Problem: Among the entries below, extract exactly the lines that run from the one with "48: (162, 60)" through the one with "97: (177, 47)", both ends included.
::::
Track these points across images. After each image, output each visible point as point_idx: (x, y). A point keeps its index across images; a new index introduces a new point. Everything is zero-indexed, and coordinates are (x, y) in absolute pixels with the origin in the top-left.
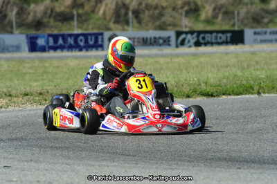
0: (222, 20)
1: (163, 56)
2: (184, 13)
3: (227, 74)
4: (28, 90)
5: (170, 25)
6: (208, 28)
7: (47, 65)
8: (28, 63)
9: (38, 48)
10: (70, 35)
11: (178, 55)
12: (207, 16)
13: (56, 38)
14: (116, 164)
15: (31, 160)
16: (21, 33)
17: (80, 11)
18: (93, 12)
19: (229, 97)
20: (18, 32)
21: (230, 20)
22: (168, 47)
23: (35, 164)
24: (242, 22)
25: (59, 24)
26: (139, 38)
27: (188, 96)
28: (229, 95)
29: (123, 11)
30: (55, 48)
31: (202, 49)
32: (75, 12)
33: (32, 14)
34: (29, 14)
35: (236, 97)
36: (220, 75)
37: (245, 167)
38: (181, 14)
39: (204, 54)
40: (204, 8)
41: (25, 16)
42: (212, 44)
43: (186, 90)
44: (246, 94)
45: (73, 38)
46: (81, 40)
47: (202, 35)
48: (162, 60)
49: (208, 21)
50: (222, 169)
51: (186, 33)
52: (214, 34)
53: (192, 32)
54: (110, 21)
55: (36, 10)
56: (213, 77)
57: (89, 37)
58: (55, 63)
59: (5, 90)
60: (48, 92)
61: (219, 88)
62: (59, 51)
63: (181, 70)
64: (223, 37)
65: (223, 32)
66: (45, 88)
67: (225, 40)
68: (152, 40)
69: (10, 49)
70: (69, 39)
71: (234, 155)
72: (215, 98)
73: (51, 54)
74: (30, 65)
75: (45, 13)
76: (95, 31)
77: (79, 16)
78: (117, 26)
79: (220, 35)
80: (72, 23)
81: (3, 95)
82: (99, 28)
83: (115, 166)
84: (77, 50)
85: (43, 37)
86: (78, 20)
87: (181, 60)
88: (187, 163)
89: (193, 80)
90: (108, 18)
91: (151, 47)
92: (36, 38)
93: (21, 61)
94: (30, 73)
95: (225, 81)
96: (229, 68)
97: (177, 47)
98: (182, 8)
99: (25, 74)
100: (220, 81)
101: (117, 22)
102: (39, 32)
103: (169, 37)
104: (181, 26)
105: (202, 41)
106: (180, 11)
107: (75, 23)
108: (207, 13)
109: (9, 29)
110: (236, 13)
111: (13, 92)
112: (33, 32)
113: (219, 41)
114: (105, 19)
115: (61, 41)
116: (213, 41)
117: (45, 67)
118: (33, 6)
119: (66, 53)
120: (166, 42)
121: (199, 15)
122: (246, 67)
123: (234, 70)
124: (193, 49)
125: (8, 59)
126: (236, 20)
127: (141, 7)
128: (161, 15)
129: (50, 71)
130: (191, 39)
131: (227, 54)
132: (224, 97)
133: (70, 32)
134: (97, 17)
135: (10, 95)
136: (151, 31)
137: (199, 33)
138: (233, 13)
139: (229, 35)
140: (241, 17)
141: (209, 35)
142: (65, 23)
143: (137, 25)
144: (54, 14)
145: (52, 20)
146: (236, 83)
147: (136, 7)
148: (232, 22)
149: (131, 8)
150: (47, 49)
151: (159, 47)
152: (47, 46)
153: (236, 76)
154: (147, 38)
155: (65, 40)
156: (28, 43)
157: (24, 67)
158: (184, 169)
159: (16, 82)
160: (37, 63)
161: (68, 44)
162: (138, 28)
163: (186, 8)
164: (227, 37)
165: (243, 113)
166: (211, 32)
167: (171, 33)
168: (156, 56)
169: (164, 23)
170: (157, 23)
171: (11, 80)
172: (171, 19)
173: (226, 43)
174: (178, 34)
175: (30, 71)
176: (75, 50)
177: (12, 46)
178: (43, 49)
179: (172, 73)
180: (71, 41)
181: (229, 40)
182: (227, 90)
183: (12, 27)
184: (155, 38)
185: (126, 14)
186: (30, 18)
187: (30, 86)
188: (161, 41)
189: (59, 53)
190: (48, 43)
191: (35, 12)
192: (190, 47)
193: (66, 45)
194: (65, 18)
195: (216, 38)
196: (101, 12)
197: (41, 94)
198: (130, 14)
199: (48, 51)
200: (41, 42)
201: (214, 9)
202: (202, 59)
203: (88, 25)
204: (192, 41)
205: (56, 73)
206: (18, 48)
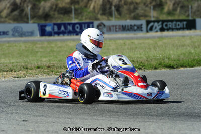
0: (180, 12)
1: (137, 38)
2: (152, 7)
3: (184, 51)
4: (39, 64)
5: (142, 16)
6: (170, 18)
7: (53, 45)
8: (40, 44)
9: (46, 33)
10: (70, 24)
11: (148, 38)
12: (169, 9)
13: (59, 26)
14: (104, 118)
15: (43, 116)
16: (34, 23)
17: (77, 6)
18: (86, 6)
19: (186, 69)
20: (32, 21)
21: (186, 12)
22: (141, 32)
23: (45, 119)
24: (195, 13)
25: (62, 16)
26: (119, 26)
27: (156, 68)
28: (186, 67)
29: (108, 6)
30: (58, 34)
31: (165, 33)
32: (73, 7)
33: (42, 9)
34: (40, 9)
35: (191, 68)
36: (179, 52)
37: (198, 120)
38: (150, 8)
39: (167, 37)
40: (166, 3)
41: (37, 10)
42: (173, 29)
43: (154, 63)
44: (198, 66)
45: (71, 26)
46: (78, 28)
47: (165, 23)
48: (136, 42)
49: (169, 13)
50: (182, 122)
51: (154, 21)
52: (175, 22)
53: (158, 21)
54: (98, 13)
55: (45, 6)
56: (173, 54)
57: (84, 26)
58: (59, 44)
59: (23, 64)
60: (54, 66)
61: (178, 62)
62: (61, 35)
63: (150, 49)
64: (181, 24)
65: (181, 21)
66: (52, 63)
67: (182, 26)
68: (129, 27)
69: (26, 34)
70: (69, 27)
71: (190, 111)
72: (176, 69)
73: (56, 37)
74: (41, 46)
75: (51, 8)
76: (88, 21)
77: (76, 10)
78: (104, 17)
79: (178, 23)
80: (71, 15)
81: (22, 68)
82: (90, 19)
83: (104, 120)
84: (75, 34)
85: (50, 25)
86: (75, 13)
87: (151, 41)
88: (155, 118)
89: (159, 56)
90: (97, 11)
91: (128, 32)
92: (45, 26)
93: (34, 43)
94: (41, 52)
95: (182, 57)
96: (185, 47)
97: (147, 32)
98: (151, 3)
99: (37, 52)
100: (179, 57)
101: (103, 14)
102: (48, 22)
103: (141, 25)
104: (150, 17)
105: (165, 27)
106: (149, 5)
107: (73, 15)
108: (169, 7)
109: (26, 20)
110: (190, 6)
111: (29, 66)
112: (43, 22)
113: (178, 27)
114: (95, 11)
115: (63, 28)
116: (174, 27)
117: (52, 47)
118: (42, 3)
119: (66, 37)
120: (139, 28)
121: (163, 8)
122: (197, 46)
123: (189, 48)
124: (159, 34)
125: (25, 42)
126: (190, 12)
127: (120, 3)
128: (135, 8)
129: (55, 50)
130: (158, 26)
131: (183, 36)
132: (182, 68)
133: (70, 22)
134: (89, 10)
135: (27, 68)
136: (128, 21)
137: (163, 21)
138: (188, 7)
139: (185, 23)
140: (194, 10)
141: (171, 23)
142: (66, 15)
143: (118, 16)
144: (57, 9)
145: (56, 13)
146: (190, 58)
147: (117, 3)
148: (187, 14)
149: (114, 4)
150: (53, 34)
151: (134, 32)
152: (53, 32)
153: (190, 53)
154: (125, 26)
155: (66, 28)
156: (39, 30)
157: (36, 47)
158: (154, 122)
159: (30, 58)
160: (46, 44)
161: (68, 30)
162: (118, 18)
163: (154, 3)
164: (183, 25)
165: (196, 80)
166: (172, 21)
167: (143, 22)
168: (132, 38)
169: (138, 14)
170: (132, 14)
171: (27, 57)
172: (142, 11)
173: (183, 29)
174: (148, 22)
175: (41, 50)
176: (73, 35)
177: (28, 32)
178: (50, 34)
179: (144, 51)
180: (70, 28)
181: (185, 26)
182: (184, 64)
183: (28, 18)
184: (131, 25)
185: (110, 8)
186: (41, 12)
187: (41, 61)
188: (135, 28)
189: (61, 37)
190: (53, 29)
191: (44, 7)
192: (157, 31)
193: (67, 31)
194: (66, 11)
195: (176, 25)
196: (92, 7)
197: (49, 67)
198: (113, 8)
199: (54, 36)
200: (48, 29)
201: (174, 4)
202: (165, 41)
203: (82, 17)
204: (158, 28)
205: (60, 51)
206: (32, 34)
::::
Solution:
48: (162, 60)
49: (208, 21)
50: (222, 169)
51: (186, 33)
52: (214, 34)
53: (192, 32)
54: (110, 21)
55: (36, 10)
56: (213, 77)
57: (89, 37)
58: (55, 63)
59: (5, 90)
60: (48, 92)
61: (219, 88)
62: (59, 51)
63: (181, 70)
64: (223, 37)
65: (223, 32)
66: (45, 88)
67: (225, 40)
68: (152, 40)
69: (10, 49)
70: (69, 39)
71: (234, 155)
72: (215, 98)
73: (51, 54)
74: (30, 65)
75: (45, 13)
76: (95, 31)
77: (79, 16)
78: (117, 26)
79: (220, 35)
80: (72, 23)
81: (3, 95)
82: (99, 28)
83: (115, 166)
84: (77, 50)
85: (43, 37)
86: (78, 20)
87: (181, 60)
88: (187, 163)
89: (193, 80)
90: (108, 18)
91: (151, 47)
92: (36, 38)
93: (21, 61)
94: (30, 73)
95: (225, 81)
96: (229, 68)
97: (177, 47)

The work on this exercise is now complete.